Mais ce n'est pas une scène de diversion : elle sert l'un des thèmes principaux du film, à savoir que ce type se sert d'une organisation avec ses codes, ses règles, ses enjeux...  Bref, il prête allégeance à un drapeau pour légitimer sa folie. On est quand même dans quelque chose de très actuel : avec le terrorisme, des tas de serial killers se donnent des raisons de passer à l'acte.
Oui bien sûr, c'est vrai qu'il y a des résonances très contemporaines et par rapport à ce que tu évoques, il y a même l'idée que Todd - c'est le nom du personnage asiatique, même si son nom n'est jamais prononcé, mais je dis ça car c'est le nom qu'il a dans le roman... Bref, Todd et le personnage joué par Tomer Sisley, le motard, sont des personnages qui ont un désir morbide, un désir de mort. Un Death Wish comme disent les américains. Et ça, c'est vraiment très contemporain.

 

Et assez flippant, ça fait résonner le film de façon assez intéressante pour un film de genre.
Il y a eu un moment où j'ai eu un petit débat avec les producteurs qui voulaient enlever toutes les références au terrorisme dans le film et moi j'aime bien l'idée au contraire. J'aime bien l'idée sans en faire des caisses. J'aime bien l'idée que le personnage de Tomer soit un terroriste en fuite...


Entre guillemets...
Entre guillemets, parce que si on connait un petit peu les histoires des services secrets on sait très bien que le moyen le plus sûr de faire abattre quelqu'un par un groupe d'élite, c'est de dire que c'est un terroriste, car il n'y aura pas de sommation.

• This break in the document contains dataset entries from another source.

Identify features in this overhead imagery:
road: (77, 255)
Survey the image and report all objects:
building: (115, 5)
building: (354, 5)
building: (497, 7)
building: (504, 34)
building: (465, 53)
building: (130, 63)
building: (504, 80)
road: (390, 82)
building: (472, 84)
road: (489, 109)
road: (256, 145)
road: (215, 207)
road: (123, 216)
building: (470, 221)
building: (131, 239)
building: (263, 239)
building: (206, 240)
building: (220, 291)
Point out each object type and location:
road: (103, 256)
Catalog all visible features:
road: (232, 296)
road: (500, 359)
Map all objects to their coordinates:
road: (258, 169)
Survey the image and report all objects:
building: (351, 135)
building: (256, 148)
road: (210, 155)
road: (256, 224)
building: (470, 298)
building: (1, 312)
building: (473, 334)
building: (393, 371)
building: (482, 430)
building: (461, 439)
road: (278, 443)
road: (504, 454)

Mais pendant une grande partie du film on adhère à cette thèse, on est manipulé par cette phrase qui revient régulièrement et qui n'est pas utilisée pour le méchant. Elle n'est utilisée que pour le gentil. C'est assez audacieux, et l'identification avec le personnage de Sisley en devient difficile. Ca devait être difficile à gérer.
Ouais. Ca c'est vraiment DOA, c'est sa manière d'aborder les choses. Pour moi, le personnage de Tomer résonne un petit peu comme les personnages qui pouvaient être hyper déplaisants sur le papier dans les films d'Eastwood. Dans L'Homme des hautes plaines par exemple, il n'est pas forcément très agréable comme garçon, car il viole une fille au début du film dans une grange, il se comporte comme une brute...

 

Comme un pourri...
Comme un pourri et en même temps, petit à petit, le film révèle les raisons de ce type-là... et l'enfer l'accompagne... Mais effectivement j'essayais de retrouver la complexité que l'on peut avoir en tant que spectateur à se projeter dans ce genre de personnage.


Sans essayer de lui trouver des excuses...
Oui absolument. J'aime bien l'idée que l'on soit mal à l'aise avec lui. Par exemple la fermière peut porter sur les nerfs. Quand elle prend une claque on hésite entre être révolté et se dire qu'elle l'a méritée (rires).


C'est un truc que permet le cinéma.
Exactement, et c'est intéressant de mettre le spectateur dans ce type de situation parce qu'en général, très vite on expose les personnages, chacun suit sa trajectoire et les personnages dans le cinéma de genre ont très souvent une lecture monolithique. C'est ce que j'ai toujours bien aimé dans le western post 50's. Le western pose beaucoup de questions sur la morale, sur ce que ça fait quand on se regarde le matin dans le miroir... Est-ce qu'on pense être un type bien ou pas ? Qu'est-ce qu'on a fait la journée d'avant ? Que va-t-on faire le lendemain ? Tous ces problèmes de codes moraux sont parfaitement incarnés dans la clarté des récits westerniens. J'essayais de retrouver très modestement ça dans le film. Du coup, effectivement, c'est pas un film sympathique (rires).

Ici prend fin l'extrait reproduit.